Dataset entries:
▽

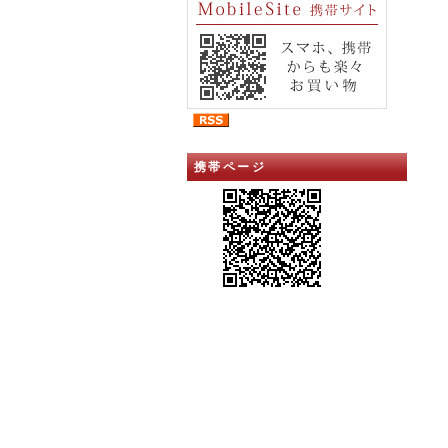
携帯ページ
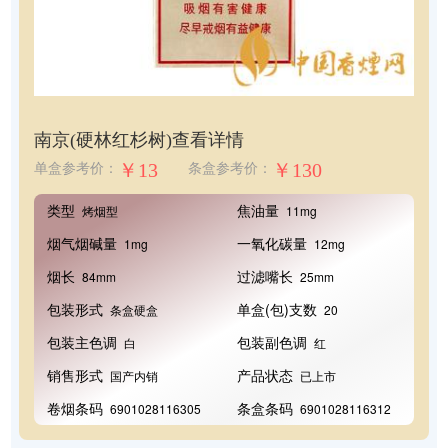
南京(硬林红杉树)
查看详情
￥13
￥130
单盒参考价：
条盒参考价：
类型
焦油量
烤烟型
11mg
烟气烟碱量
一氧化碳量
1mg
12mg
烟长
过滤嘴长
84mm
25mm
包装形式
单盒(包)支数
条盒硬盒
20
包装主色调
包装副色调
白
红
销售形式
产品状态
国产内销
已上市
卷烟条码
条盒条码
6901028116305
6901028116312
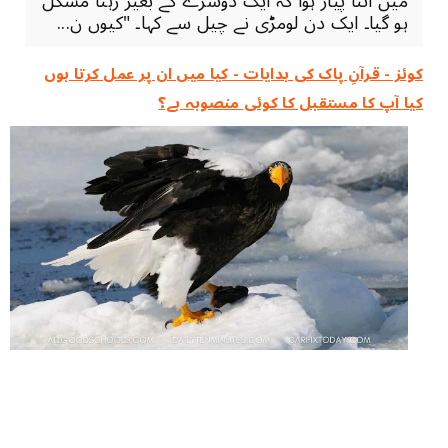
میں اتنا پیار ہوا کہ ایک دوسرے کے بغیر رہنا مشکل
ہو گیا۔ ایک دن لومڑی نے چیل سے کہا۔ "کیوں ن...
کوئز - قرآنِ پاک کی ہدایات - کیا میں ان پر عمل کرتا ہوں
کیا آپ کا مستقبل کا کوئی منصوبہ ہے؟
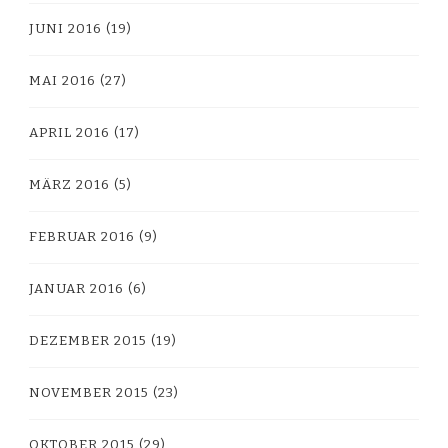
JUNI 2016
(19)
MAI 2016
(27)
APRIL 2016
(17)
MÄRZ 2016
(5)
FEBRUAR 2016
(9)
JANUAR 2016
(6)
DEZEMBER 2015
(19)
NOVEMBER 2015
(23)
OKTOBER 2015
(29)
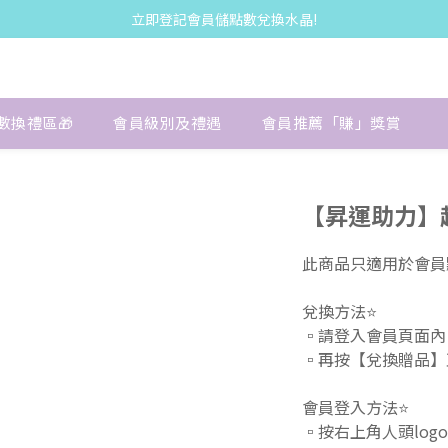
立即登記會員儲點數兌換水晶!
數換禮區🎁
會員級別及禮遇
會員推薦「賺」獎賞
【昇運助力】超級
此商品只適用於會員點
兌換方法⭐️
▫️請登入會員頁面內
▫️再按【兌換贈品】
會員登入方法⭐️
▫️按右上角人頭logo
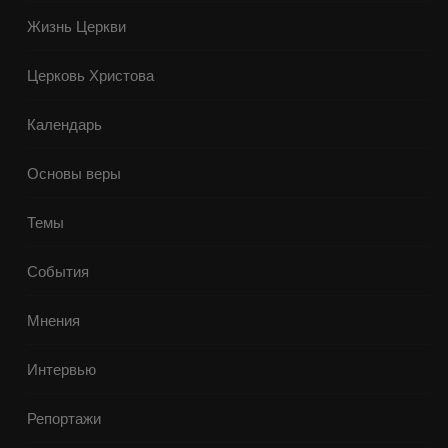
Жизнь Церкви
Церковь Христова
Календарь
Основы веры
Темы
События
Мнения
Интервью
Репортажи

△

== HOW TO COMPLETE THIS TASK ==
For this exercise, return the data above exactly and leave every picture out.

== SOLUTION TO THIS EXERCISE ==
携帯ページ
南京(硬林红杉树)
查看详情
￥13
￥130
单盒参考价：
条盒参考价：
类型
焦油量
烤烟型
11mg
烟气烟碱量
一氧化碳量
1mg
12mg
烟长
过滤嘴长
84mm
25mm
包装形式
单盒(包)支数
条盒硬盒
20
包装主色调
包装副色调
白
红
销售形式
产品状态
国产内销
已上市
卷烟条码
条盒条码
6901028116305
6901028116312
میں اتنا پیار ہوا کہ ایک دوسرے کے بغیر رہنا مشکل
ہو گیا۔ ایک دن لومڑی نے چیل سے کہا۔ "کیوں ن...
کوئز - قرآنِ پاک کی ہدایات - کیا میں ان پر عمل کرتا ہوں
کیا آپ کا مستقبل کا کوئی منصوبہ ہے؟
JUNI 2016
(19)
MAI 2016
(27)
APRIL 2016
(17)
MÄRZ 2016
(5)
FEBRUAR 2016
(9)
JANUAR 2016
(6)
DEZEMBER 2015
(19)
NOVEMBER 2015
(23)
OKTOBER 2015
(29)
立即登記會員儲點數兌換水晶!
數換禮區🎁
會員級別及禮遇
會員推薦「賺」獎賞
【昇運助力】超級
此商品只適用於會員點
兌換方法⭐️
▫️請登入會員頁面內
▫️再按【兌換贈品】
會員登入方法⭐️
▫️按右上角人頭logo
Жизнь Церкви
Церковь Христова
Календарь
Основы веры
Темы
События
Мнения
Интервью
Репортажи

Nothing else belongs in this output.